Your instructions: Output each line of the listing exactly, though pictures are not to appear.

Dataset excerpts:
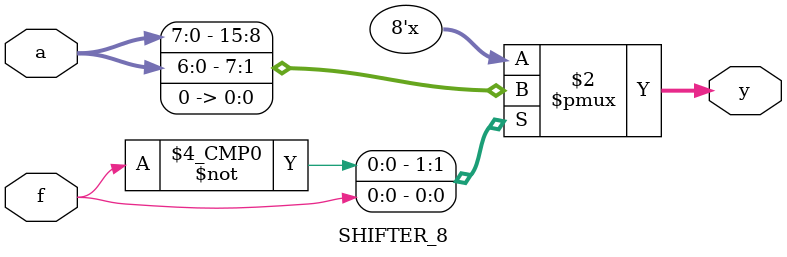
<source format=v>
module SHIFTER_8(
	input [7:0]a,
	input f,
	output reg [7:0]y
);

	always@(a or f)
		begin
			case(f)
				0: y = a;
				1: y = {a[6:0],1'b0};
			endcase
	end
	
endmodule
</source>
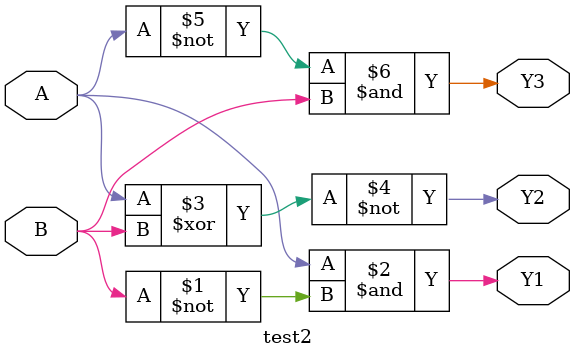
<source format=v>
module test2(A, B, Y1, Y2, Y3);
input A, B;
output Y1, Y2, Y3;

assign Y1 = (A & (~B));
assign Y2 = ~(A ^ B);
assign Y3 = ((~A) & B);

endmodule
</source>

Your response:
<source format=v>
module SHIFTER_8(
	input [7:0]a,
	input f,
	output reg [7:0]y
);

	always@(a or f)
		begin
			case(f)
				0: y = a;
				1: y = {a[6:0],1'b0};
			endcase
	end
	
endmodule
</source>
<source format=v>
module test2(A, B, Y1, Y2, Y3);
input A, B;
output Y1, Y2, Y3;

assign Y1 = (A & (~B));
assign Y2 = ~(A ^ B);
assign Y3 = ((~A) & B);

endmodule
</source>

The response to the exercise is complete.